I’ve struggled a great deal recently with completely relying on the Lord for financial support. My natural tendency is to crunch the numbers and nearly kill myself doing what I can to make things happen on my own terms. I’ve learned over and over that ultimately I’m not the provider for where the Lord sends me, he is. During my two years in SCSL I was able to put myself in a space of complete financial trust in the Lord, and it was easy to do because of the environment I was surrounded in. Now, however, I find myself once again surrounded by a very real world that keeps the mindset of trusting no one but yourself. I’ve spent countless seconds, minutes, and hours adding the numbers and doing the math, trying so desperately to come up with the money on my terms, laying out plans and ideas for fundraising, thinking, if I cut this here, I can add that here, and on and on. I’m ashamed, though, to say that in all this calculating and preparing for a trip the Lord is sending me on, I’ve left him out of the planning.

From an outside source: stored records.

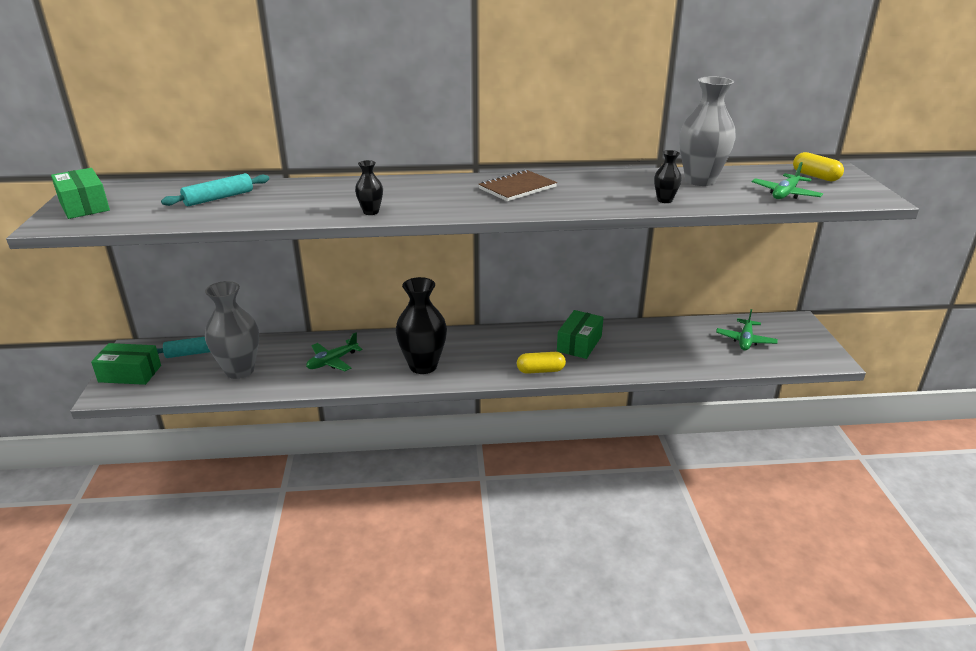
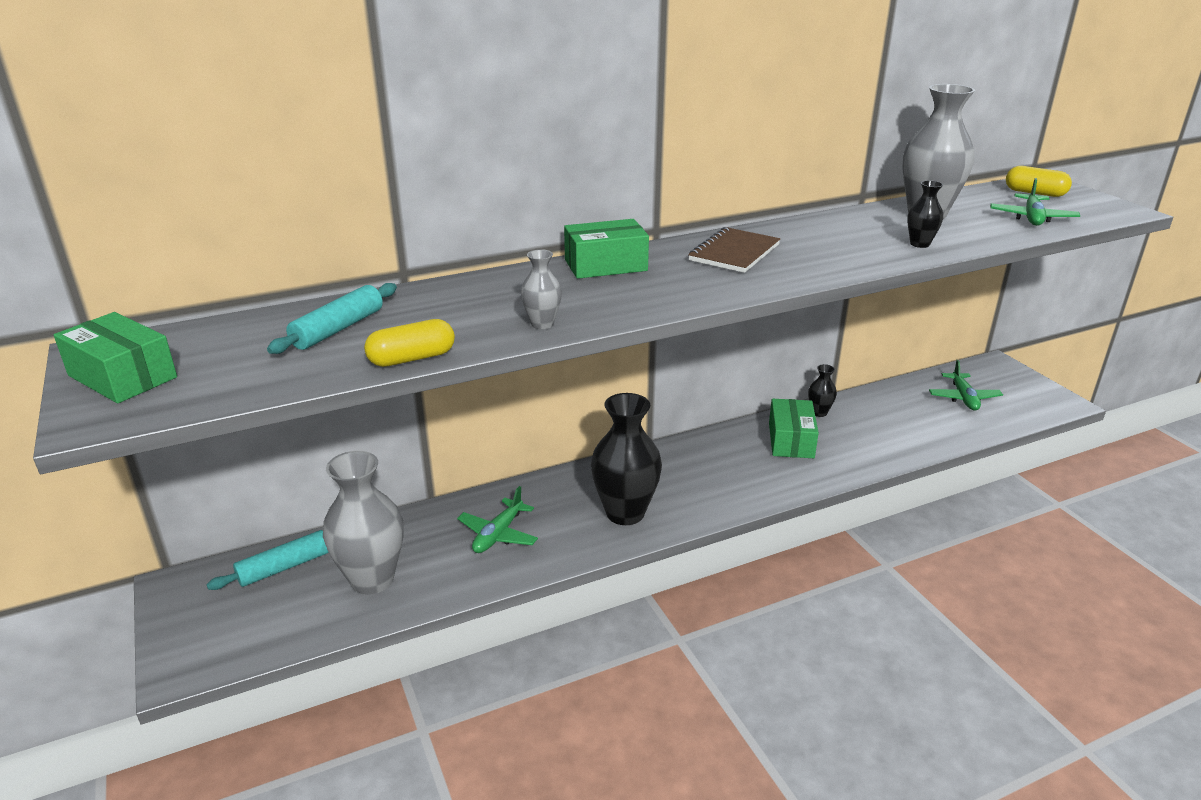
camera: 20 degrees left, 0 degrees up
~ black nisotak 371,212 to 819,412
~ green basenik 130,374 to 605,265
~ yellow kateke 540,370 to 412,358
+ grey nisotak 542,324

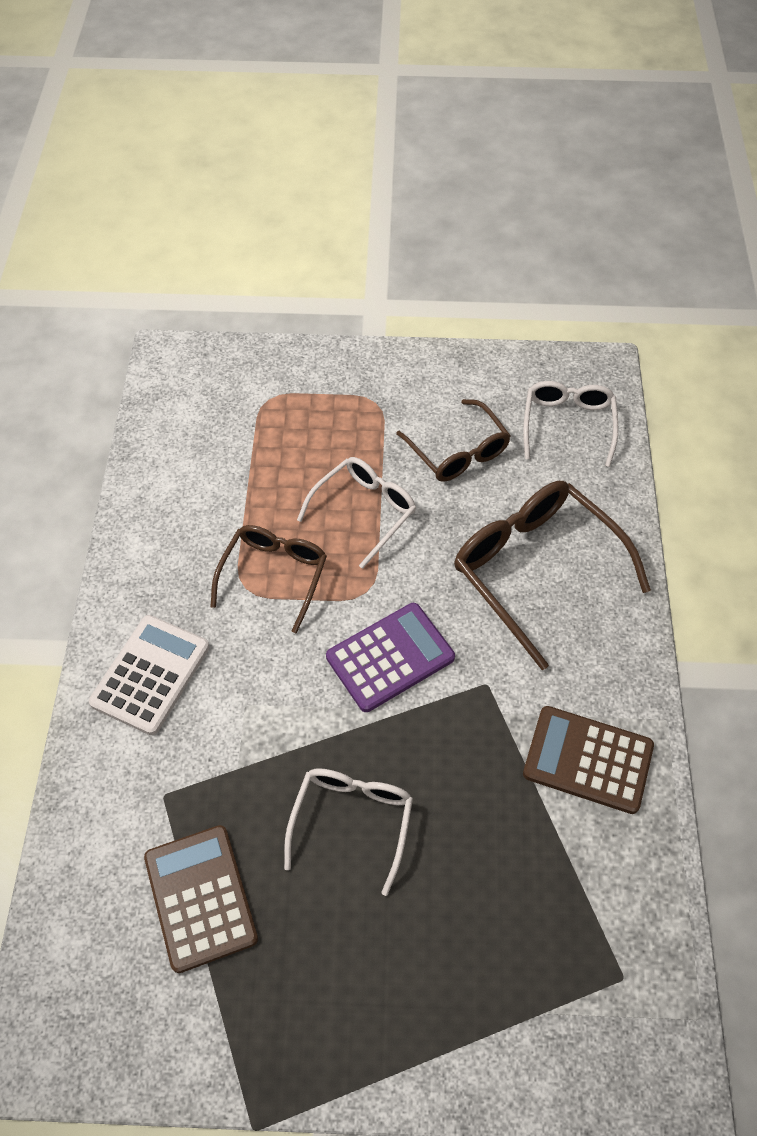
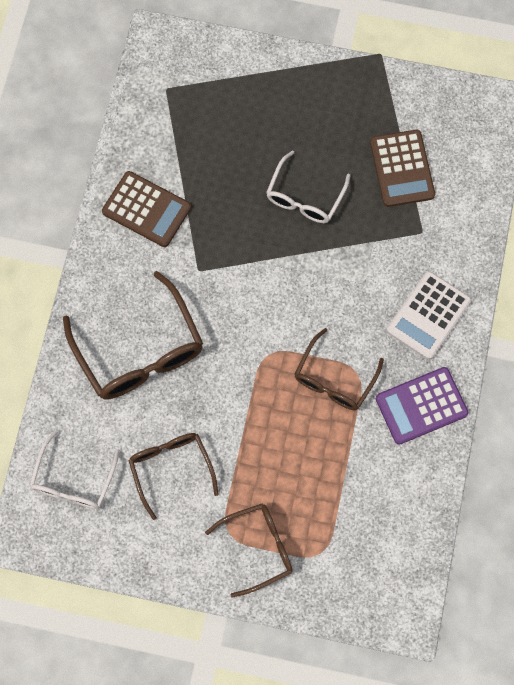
camera: 170 degrees left, 15 degrees up
- white kogosotuk 364,511
~ purple dovutudex 390,657 to 421,406
+ brown kogosotuk 258,548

I’ve known the freedom of being financially secure under a parent’s care, and in the same way, I’ve known the freedom of being financially secure under my Father’s provision. And though he has to keep reminding me of this freedom, I’m excited for what it brings.
The total cost of this trip is $14,951. I don’t think I’ve ever even counted that high in one sitting. This covers the cost of travel, lodging, food, and medical insurance. I need to have $5,000 by June 16, $10,000 by August 25, and the final amount by December 30. I leaving in 6 months, and I’m freaking out (mostly with excitement). This is going to be my life for nine months. Crazy. I need serious help, in more ways than one, getting here, though. I am sending out support letters, but if I haven’t sent one to you and you would like one, just let me know. If you’ve just come across my blog and you’re thinking, “I don’t know this girl, she seems a little crazy, but I like her spunk,” and you feel led to donate, please know my appreciation is beyond words. Even to those who cannot donate financially, please be praying. This is a huge step on faith, and I could use any and all prayer.
This is a crazy opportunity, and I’m so incredibly excited for what the Lord is going to do on this trip and in the time leading up to it. Thank you to everyone in advance for any and all support.